Entro no restaurante, sento-me, consulto o cardápio. E então reparo que alguns dos presentes, nas mesas em volta, não comem. Fotografam. O prato está pronto e eles, antes de usarem os talheres, tiram fotos da refeição com os celulares –de todos os ângulos, como se tivessem uma Gisele Bündchen na frente.
Por momentos, penso que o problema é médico: pessoas com primeiros sintomas de demência que gostam de registrar o que comeram ao almoço para não repetirem ao jantar.
Depois sou informado que não: é moda fotografar os pratos e enviá-los para as "redes sociais". Se os "amigos" sabem onde estamos e o que fazemos 24 horas por dia, é inevitável saberem também o que comemos. Desconfio até que existem competições gastronômicas em que os pratos são usados como exibição de classe. Se as férias em família já servem para isso –esqui na Suíça, praia em Bali– por que não o almoço ou o jantar?

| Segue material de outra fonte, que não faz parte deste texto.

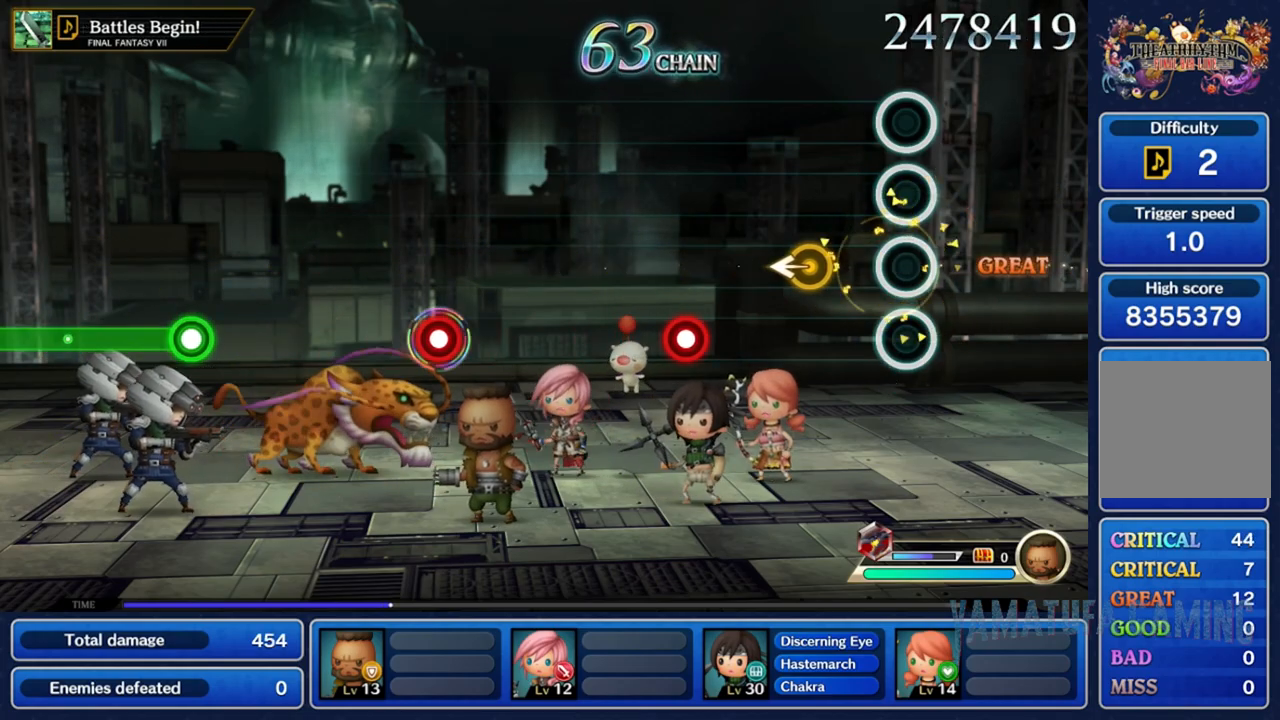
{"buttons": [], "left_stick": "center", "right_stick": "center", "events": [[167, "right_stick", "left"], [317, "right_stick", "center"]]}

Mas o pasmo não termina com os fotógrafos. Continua com os enólogos amadores que tomaram conta do espaço público. Entendo pouco de vinhos. Fiz umas provas aqui e ali –mas, honestamente, o meu principal talento é saber se o vinho está estragado ou não.

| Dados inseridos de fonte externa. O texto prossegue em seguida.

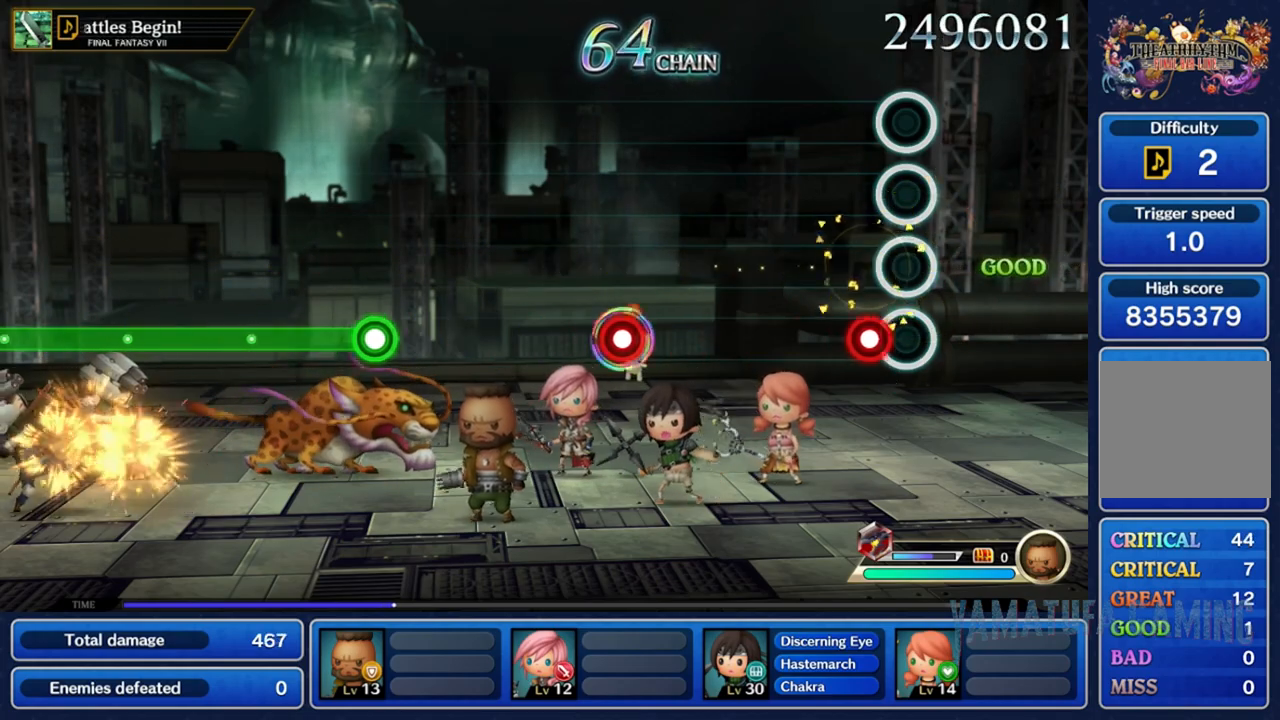
{"buttons": [], "left_stick": "center", "right_stick": "center", "events": [[100, "A", "down"], [183, "A", "up"]]}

Ninguém se fica por papéis tão modestos. No mesmo restaurante, os clientes giram os copos, cheiram, conferem a cor. Depois provam, fecham os olhos e invariavelmente convidam o empregado a servir. Quando foi que o mundo distribuiu diplomas de enologia pelo pessoal? E por que motivo eu não fui convidado?
Um colega meu é exímio nessas cenas. Saímos para almoçar, ele escolhe o vinho e, quando o empregado verte as primeiras gotas, inicia um ritual que dura minutos. Sempre com uma concentração digna de um monge tibetano. E, antes do inevitável "pode servir", gera-se um "suspense" de filme policial, como se a salvação do planeta dependesse da qualidade do líquido.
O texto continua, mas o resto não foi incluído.